Several influential companies in the financial industry are buying Sony Corp.'s new Fingerprint Identification Unit.

The FIU, as the device is known, can enroll, read, and verify fingerprints for access into a variety of applications, most notably automated teller machines, desktop computers, and buildings.

It can be used as a stand-alone unit or integrated into any type of transaction system.

In the past two months, Citicorp has ordered the Software Developer's Kit for Sony's FIU and is testing the "Puppy" Secure Logon System called FIS-002, which is used with the FIU and a Windows NT workstation.

Chase Manhattan Corp. began evaluating the FIU, along with other devices, for controlling employee access to secure areas.

Verifone Inc. is integrating the FIU into its smart card devices.

I/O Software of Riverside, Calif., is the distributor of the FIU for North and South America.

In conjunction with Sony's Bionics Department, I/O Software is also providing technical support.

The FIU will be released in the United States in August; evaluation kits are available now.

The system will retail at $650 for hardware, software, and the user manual.

I/O Software approached Citicorp and Chase first.

"It is important for us to concentrate on the banking industry, particularly with so much fraud around," said William Saito, co-founder and chief executive of I/O Software. "Fingerprint scanning is the up-and-coming technology and has the highest probability in terms of acceptance.

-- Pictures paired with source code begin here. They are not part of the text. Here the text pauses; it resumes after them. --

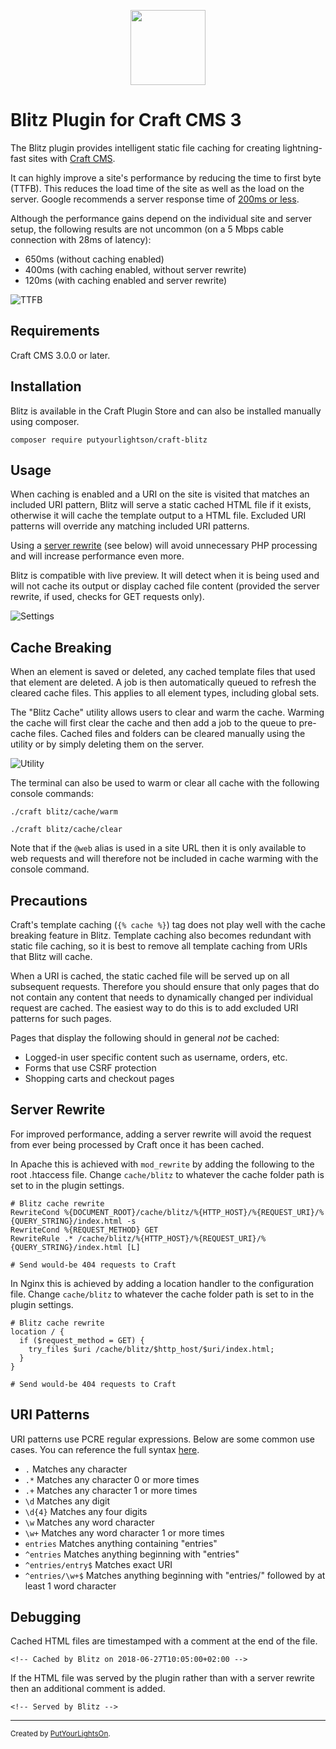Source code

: <p align="center"><img height="120" src="src/icon.svg"></p>
 
# Blitz Plugin for Craft CMS 3

The Blitz plugin provides intelligent static file caching for creating lightning-fast sites with  [Craft CMS](https://craftcms.com/).

It can highly improve a site's performance by reducing the time to first byte (TTFB). This reduces the load time of the site as well as the load on the server. Google recommends a server response time of [200ms or less](https://developers.google.com/speed/docs/insights/Server). 

Although the performance gains depend on the individual site and server setup, the following results are not uncommon (on a 5 Mbps cable connection with 28ms of latency):

- 650ms (without caching enabled) 
- 400ms (with caching enabled, without server rewrite) 
- 120ms (with caching enabled and server rewrite)

![TTFB](docs/images/ttfb-1.2.2.png)  

## Requirements

Craft CMS 3.0.0 or later.

## Installation

Blitz is available in the Craft Plugin Store and can also be installed manually using composer.

    composer require putyourlightson/craft-blitz

## Usage

When caching is enabled and a URI on the site is visited that matches an included URI pattern, Blitz will serve a static cached HTML file if it exists, otherwise it will cache the template output to a HTML file. Excluded URI patterns will override any matching included URI patterns. 

Using a [server rewrite](#server-rewrite) (see below) will avoid unnecessary PHP processing and will increase performance even more.

Blitz is compatible with live preview. It will detect when it is being used and will not cache its output or display cached file content (provided the server rewrite, if used, checks for GET requests only).

![Settings](docs/images/settings-1.0.0.png)

## Cache Breaking

When an element is saved or deleted, any cached template files that used that element are deleted. A job is then automatically queued to refresh the cleared cache files. This applies to all element types, including global sets.

The "Blitz Cache" utility allows users to clear and warm the cache. Warming the cache will first clear the cache and then add a job to the queue to pre-cache files. Cached files and folders can be cleared manually using the  utility or by simply deleting them on the server.

![Utility](docs/images/utility-1.2.0.png)

The terminal can also be used to warm or clear all cache with the following console commands:

    ./craft blitz/cache/warm
    
    ./craft blitz/cache/clear
    
Note that if the `@web` alias is used in a site URL then it is only available to web requests and will therefore not be included in cache warming with the console command. 

## Precautions

Craft's template caching (`{% cache %}`) tag does not play well with the cache breaking feature in Blitz. Template caching also becomes redundant with static file caching, so it is best to remove all template caching from URIs that Blitz will cache.

When a URI is cached, the static cached file will be served up on all subsequent requests. Therefore you should ensure that only pages that do not contain any content that needs to dynamically changed per individual request are cached. The easiest way to do this is to add excluded URI patterns for such pages. 

Pages that display the following should in general _not_ be cached:
- Logged-in user specific content such as username, orders, etc.
- Forms that use CSRF protection
- Shopping carts and checkout pages

## Server Rewrite

For improved performance, adding a server rewrite will avoid the request from ever being processed by Craft once it has been cached. 

In Apache this is achieved with `mod_rewrite` by adding the following to the root .htaccess file. Change `cache/blitz` to whatever the cache folder path is set to in the plugin settings.

    # Blitz cache rewrite
    RewriteCond %{DOCUMENT_ROOT}/cache/blitz/%{HTTP_HOST}/%{REQUEST_URI}/%{QUERY_STRING}/index.html -s
    RewriteCond %{REQUEST_METHOD} GET
    RewriteRule .* /cache/blitz/%{HTTP_HOST}/%{REQUEST_URI}/%{QUERY_STRING}/index.html [L]
    
    # Send would-be 404 requests to Craft

In Nginx this is achieved by adding a location handler to the configuration file. Change `cache/blitz` to whatever the cache folder path is set to in the plugin settings.

    # Blitz cache rewrite
    location / {
      if ($request_method = GET) {
        try_files $uri /cache/blitz/$http_host/$uri/index.html;
      }
    }
    
    # Send would-be 404 requests to Craft

## URI Patterns

URI patterns use PCRE regular expressions. Below are some common use cases. You can reference the full syntax [here](http://php.net/manual/en/reference.pcre.pattern.syntax.php).

- `.` Matches any character
- `.*` Matches any character 0 or more times
- `.+` Matches any character 1 or more times
- `\d` Matches any digit
- `\d{4}` Matches any four digits
- `\w` Matches any word character
- `\w+` Matches any word character 1 or more times
- `entries` Matches anything containing "entries"
- `^entries` Matches anything beginning with "entries"
- `^entries/entry$` Matches exact URI
- `^entries/\w+$` Matches anything beginning with "entries/" followed by at least 1 word character

## Debugging

Cached HTML files are timestamped with a comment at the end of the file. 

    <!-- Cached by Blitz on 2018-06-27T10:05:00+02:00 -->

If the HTML file was served by the plugin rather than with a server rewrite then an additional comment is added.

    <!-- Served by Blitz -->
  
---

<small>Created by [PutYourLightsOn](https://www.putyourlightson.net/).</small>

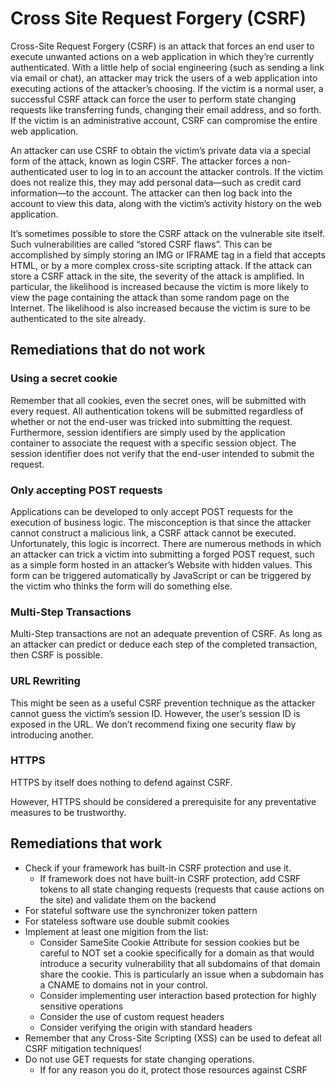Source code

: # Cross Site Request Forgery (CSRF)

Cross-Site Request Forgery (CSRF) is an attack that forces an end user to execute unwanted actions on a web application in which they’re currently authenticated. With a little help of social engineering (such as sending a link via email or chat), an attacker may trick the users of a web application into executing actions of the attacker’s choosing. If the victim is a normal user, a successful CSRF attack can force the user to perform state changing requests like transferring funds, changing their email address, and so forth. If the victim is an administrative account, CSRF can compromise the entire web application.

An attacker can use CSRF to obtain the victim’s private data via a special form of the attack, known as login CSRF. The attacker forces a non-authenticated user to log in to an account the attacker controls. If the victim does not realize this, they may add personal data—such as credit card information—to the account. The attacker can then log back into the account to view this data, along with the victim’s activity history on the web application.

It’s sometimes possible to store the CSRF attack on the vulnerable site itself. Such vulnerabilities are called “stored CSRF flaws”. This can be accomplished by simply storing an IMG or IFRAME tag in a field that accepts HTML, or by a more complex cross-site scripting attack. If the attack can store a CSRF attack in the site, the severity of the attack is amplified. In particular, the likelihood is increased because the victim is more likely to view the page containing the attack than some random page on the Internet. The likelihood is also increased because the victim is sure to be authenticated to the site already.

## Remediations that do not work

### Using a secret cookie

Remember that all cookies, even the secret ones, will be submitted with every request. All authentication tokens will be submitted regardless of whether or not the end-user was tricked into submitting the request. Furthermore, session identifiers are simply used by the application container to associate the request with a specific session object. The session identifier does not verify that the end-user intended to submit the request.

### Only accepting POST requests

Applications can be developed to only accept POST requests for the execution of business logic. The misconception is that since the attacker cannot construct a malicious link, a CSRF attack cannot be executed. Unfortunately, this logic is incorrect. There are numerous methods in which an attacker can trick a victim into submitting a forged POST request, such as a simple form hosted in an attacker’s Website with hidden values. This form can be triggered automatically by JavaScript or can be triggered by the victim who thinks the form will do something else.

### Multi-Step Transactions

Multi-Step transactions are not an adequate prevention of CSRF. As long as an attacker can predict or deduce each step of the completed transaction, then CSRF is possible.

### URL Rewriting

This might be seen as a useful CSRF prevention technique as the attacker cannot guess the victim’s session ID. However, the user’s session ID is exposed in the URL. We don’t recommend fixing one security flaw by introducing another.

### HTTPS

HTTPS by itself does nothing to defend against CSRF.

However, HTTPS should be considered a prerequisite for any preventative measures to be trustworthy.

## Remediations that work

- Check if your framework has built-in CSRF protection and use it.
  - If framework does not have built-in CSRF protection, add CSRF tokens to all state changing requests (requests that cause actions on the site) and validate them on the backend
- For stateful software use the synchronizer token pattern
- For stateless software use double submit cookies
- Implement at least one migition from the list:
  - Consider SameSite Cookie Attribute for session cookies but be careful to NOT set a cookie specifically for a domain as that would introduce a security vulnerability that all subdomains of that domain share the cookie. This is particularly an issue when a subdomain has a CNAME to domains not in your control.
  - Consider implementing user interaction based protection for highly sensitive operations
  - Consider the use of custom request headers
  - Consider verifying the origin with standard headers
- Remember that any Cross-Site Scripting (XSS) can be used to defeat all CSRF mitigation techniques!
- Do not use GET requests for state changing operations.
  - If for any reason you do it, protect those resources against CSRF

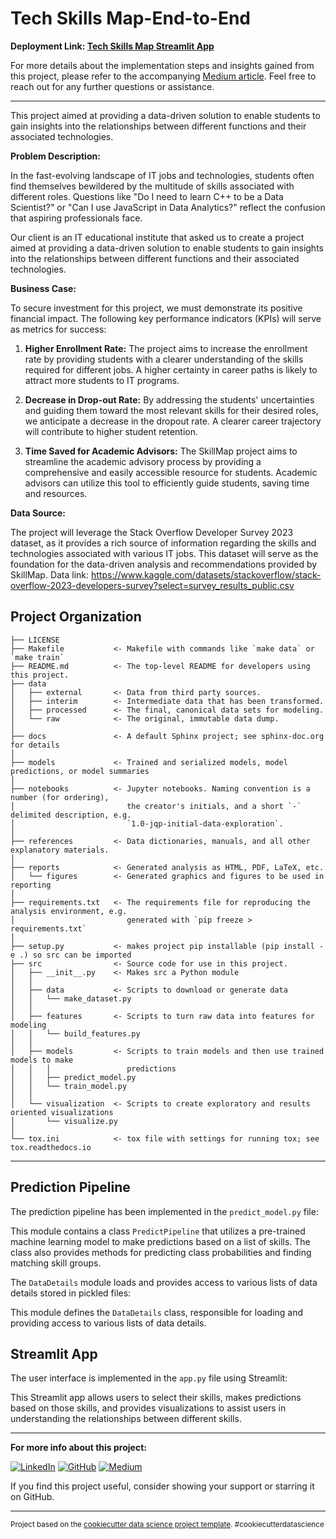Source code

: # Tech Skills Map-End-to-End

**Deployment Link: [Tech Skills Map Streamlit App](https://techskillsmap.streamlit.app/)**

For more details about the implementation steps and insights gained from this project, please refer to the accompanying [Medium article](https://medium.com/@abdelrahman.m2922/skillsmap-end-to-end-data-science-project-5be5b3062f74). Feel free to reach out for any further questions or assistance.

---

This project aimed at providing a data-driven solution to enable students to gain insights into the relationships between different functions and their associated technologies.

**Problem Description:**

In the fast-evolving landscape of IT jobs and technologies, students often find themselves bewildered by the multitude of skills associated with different roles. Questions like "Do I need to learn C++ to be a Data Scientist?" or "Can I use JavaScript in Data Analytics?" reflect the confusion that aspiring professionals face.

Our client is an IT educational institute that asked us to create a project aimed at providing a data-driven solution to enable students to gain insights into the relationships between different functions and their associated technologies.

**Business Case:**

To secure investment for this project, we must demonstrate its positive financial impact. The following key performance indicators (KPIs) will serve as metrics for success:

1. **Higher Enrollment Rate:** The project aims to increase the enrollment rate by providing students with a clearer understanding of the skills required for different jobs. A higher certainty in career paths is likely to attract more students to IT programs.

2. **Decrease in Drop-out Rate:** By addressing the students' uncertainties and guiding them toward the most relevant skills for their desired roles, we anticipate a decrease in the dropout rate. A clearer career trajectory will contribute to higher student retention.

3. **Time Saved for Academic Advisors:** The SkillMap project aims to streamline the academic advisory process by providing a comprehensive and easily accessible resource for students. Academic advisors can utilize this tool to efficiently guide students, saving time and resources.

**Data Source:**

The project will leverage the Stack Overflow Developer Survey 2023 dataset, as it provides a rich source of information regarding the skills and technologies associated with various IT jobs. This dataset will serve as the foundation for the data-driven analysis and recommendations provided by SkillMap.
Data link: https://www.kaggle.com/datasets/stackoverflow/stack-overflow-2023-developers-survey?select=survey_results_public.csv

## Project Organization

    ├── LICENSE
    ├── Makefile           <- Makefile with commands like `make data` or `make train`
    ├── README.md          <- The top-level README for developers using this project.
    ├── data
    │   ├── external       <- Data from third party sources.
    │   ├── interim        <- Intermediate data that has been transformed.
    │   ├── processed      <- The final, canonical data sets for modeling.
    │   └── raw            <- The original, immutable data dump.
    │
    ├── docs               <- A default Sphinx project; see sphinx-doc.org for details
    │
    ├── models             <- Trained and serialized models, model predictions, or model summaries
    │
    ├── notebooks          <- Jupyter notebooks. Naming convention is a number (for ordering),
    │                         the creator's initials, and a short `-` delimited description, e.g.
    │                         `1.0-jqp-initial-data-exploration`.
    │
    ├── references         <- Data dictionaries, manuals, and all other explanatory materials.
    │
    ├── reports            <- Generated analysis as HTML, PDF, LaTeX, etc.
    │   └── figures        <- Generated graphics and figures to be used in reporting
    │
    ├── requirements.txt   <- The requirements file for reproducing the analysis environment, e.g.
    │                         generated with `pip freeze > requirements.txt`
    │
    ├── setup.py           <- makes project pip installable (pip install -e .) so src can be imported
    ├── src                <- Source code for use in this project.
    │   ├── __init__.py    <- Makes src a Python module
    │   │
    │   ├── data           <- Scripts to download or generate data
    │   │   └── make_dataset.py
    │   │
    │   ├── features       <- Scripts to turn raw data into features for modeling
    │   │   └── build_features.py
    │   │
    │   ├── models         <- Scripts to train models and then use trained models to make
    │   │   │                 predictions
    │   │   ├── predict_model.py
    │   │   └── train_model.py
    │   │
    │   └── visualization  <- Scripts to create exploratory and results oriented visualizations
    │       └── visualize.py
    │
    └── tox.ini            <- tox file with settings for running tox; see tox.readthedocs.io

---

## Prediction Pipeline

The prediction pipeline has been implemented in the `predict_model.py` file:


This module contains a class `PredictPipeline` that utilizes a pre-trained machine learning model to make predictions based on a list of skills. The class also provides methods for predicting class probabilities and finding matching skill groups.

The `DataDetails` module loads and provides access to various lists of data details stored in pickled files:

This module defines the `DataDetails` class, responsible for loading and providing access to various lists of data details.

## Streamlit App

The user interface is implemented in the `app.py` file using Streamlit:


This Streamlit app allows users to select their skills, makes predictions based on those skills, and provides visualizations to assist users in understanding the relationships between different skills.


---

**For more info about this project:**

[![LinkedIn](https://img.shields.io/badge/LinkedIn-Abdelrahman_Mohamed-blue?style=flat&logo=linkedin)](https://www.linkedin.com/in/abdelrahman-mohamed-28649120b/) [![GitHub](https://img.shields.io/badge/GitHub-Veto2922-darkgreen?style=flat&logo=github)](https://github.com/Veto2922/SkillMap-End-to-End-data-science-project) [![Medium](https://img.shields.io/badge/Medium-Abdelrahman_M-ff69b4?style=flat&logo=medium)](https://medium.com/@abdelrahman.m2922/skillsmap-end-to-end-data-science-project)

If you find this project useful, consider showing your support or starring it on GitHub.

---

<p><small>Project based on the <a target="_blank" href="https://drivendata.github.io/cookiecutter-data-science/">cookiecutter data science project template</a>. #cookiecutterdatascience</small></p>
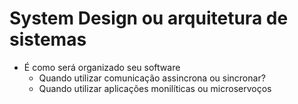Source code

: # System Design ou arquitetura de sistemas
 - É como será organizado seu software
   - Quando utilizar comunicação assincrona ou sincronar?
   - Quando utilizar aplicações monilíticas ou microservoços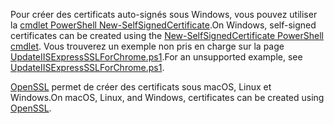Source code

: <span data-ttu-id="061c8-101">Pour créer des certificats auto-signés sous Windows, vous pouvez utiliser la [cmdlet PowerShell New-SelfSignedCertificate](/powershell/module/pkiclient/new-selfsignedcertificate?view=win10-ps).</span><span class="sxs-lookup"><span data-stu-id="061c8-101">On Windows, self-signed certificates can be created using the [New-SelfSignedCertificate PowerShell cmdlet](/powershell/module/pkiclient/new-selfsignedcertificate?view=win10-ps).</span></span> <span data-ttu-id="061c8-102">Vous trouverez un exemple non pris en charge sur la page [UpdateIISExpressSSLForChrome.ps1](https://github.com/aspnet/Docs/tree/master/aspnetcore/includes/make-x509-cert/UpdateIISExpressSSLForChrome.ps1).</span><span class="sxs-lookup"><span data-stu-id="061c8-102">For an unsupported example, see [UpdateIISExpressSSLForChrome.ps1](https://github.com/aspnet/Docs/tree/master/aspnetcore/includes/make-x509-cert/UpdateIISExpressSSLForChrome.ps1).</span></span>

<span data-ttu-id="061c8-103">[OpenSSL](https://www.openssl.org/) permet de créer des certificats sous macOS, Linux et Windows.</span><span class="sxs-lookup"><span data-stu-id="061c8-103">On macOS, Linux, and Windows, certificates can be created using [OpenSSL](https://www.openssl.org/).</span></span>

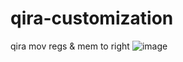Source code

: # qira-customization
qira mov regs &amp; mem to right
![image](https://user-images.githubusercontent.com/106967718/210949503-3b514d7c-6fec-498c-86d6-633c03d606f7.png)

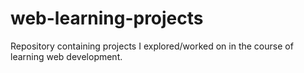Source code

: # web-learning-projects
Repository containing projects I explored/worked on in the course of learning web development.
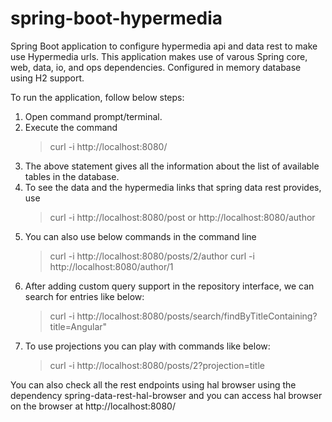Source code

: # spring-boot-hypermedia
Spring Boot application to configure hypermedia api and data rest to make use Hypermedia urls.
This application makes use of varous Spring core, web, data, io, and ops dependencies. Configured in memory database using H2 support. 

To run the application, follow below steps:
1. Open command prompt/terminal.
2. Execute the command 
    > curl -i http://localhost:8080/ 
3. The above statement gives all the information about the list of available tables in the database.
4. To see the data and the hypermedia links that spring data rest provides, use
    > curl -i http://localhost:8080/post or http://localhost:8080/author
5. You can also use below commands in the command line
    > curl -i http://localhost:8080/posts/2/author
    > curl -i http://localhost:8080/author/1
6. After adding custom query support in the repository interface, we can search for entries like below:
    > curl -i http://localhost:8080/posts/search/findByTitleContaining?title=Angular"    
7. To use projections you can play with commands like below:
    > curl -i http://localhost:8080/posts/2?projection=title


You can also check all the rest endpoints using hal browser using the dependency spring-data-rest-hal-browser
and you can access hal browser on the browser at http://localhost:8080/
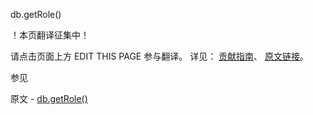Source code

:  db.getRole()

 ！本页翻译征集中！

请点击页面上方 EDIT THIS PAGE 参与翻译。
详见：
[贡献指南]( https://github.com/JinMuInfo/MongoDB-Manual-zh/blob/master/CONTRIBUTING.md )、
[原文链接](  https://docs.mongodb.com/manual/reference/method/db.getRole/  )。

 参见

原文 - [db.getRole()]( https://docs.mongodb.com/manual/reference/method/db.getRole/ )

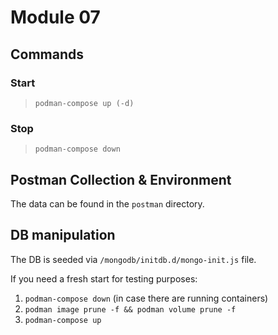 # Module 07
## Commands
### Start
> `podman-compose up (-d)`
### Stop
> `podman-compose down`

## Postman Collection & Environment

The data can be found in the `postman` directory.

## DB manipulation
The DB is seeded via `/mongodb/initdb.d/mongo-init.js` file.

If you need a fresh start for testing purposes:
1. `podman-compose down` (in case there are running containers)
2. `podman image prune -f && podman volume prune -f`
3. `podman-compose up`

We wanted banks' input to implement it. The banks gave us valuable feedback."

Mr. Saito added that financial institutions seem most interested in using the device for personal computer log-ons. "They feel it will be deployed internally before it reaches devices such as the ATM," he said.

Biometric technology consultant Samir Nanavati, general partner of the New York-based International Biometric Group, said FIU "has excellent potential when you do not have the full processing power of a PC readily available, for example, for door access or smart cards at point of sale. It's unique because it has all the processing power on board at a relatively low cost."

Verifone has shown interest in the device as a self-contained unit that can be attached to any point of sale or smart card system.

The FIU has a camera, internal central processing unit, and memory to store 1,000 fingerprint templates.

Once the biometric sensor is activated, the unit can verify a fingerprint in less than a second.

Mr. Saito said he sees authentication by user name and fingerprint as the most revolutionary advance.

"We have one-touch log-on, so if you were the last user at a PC then you can put your finger to the device and bypass all other log-on formalities," he said. The FIU also fully supports Windows NT as security for screen savers and workstation locking.

Mr. Saito does not discount working with other distributors in the future.

"We're looking for distributors in the banking arena," he said. "Our proficiency is as a software developer, and so if there is a distributor with banking expertise, we'd welcome their strength."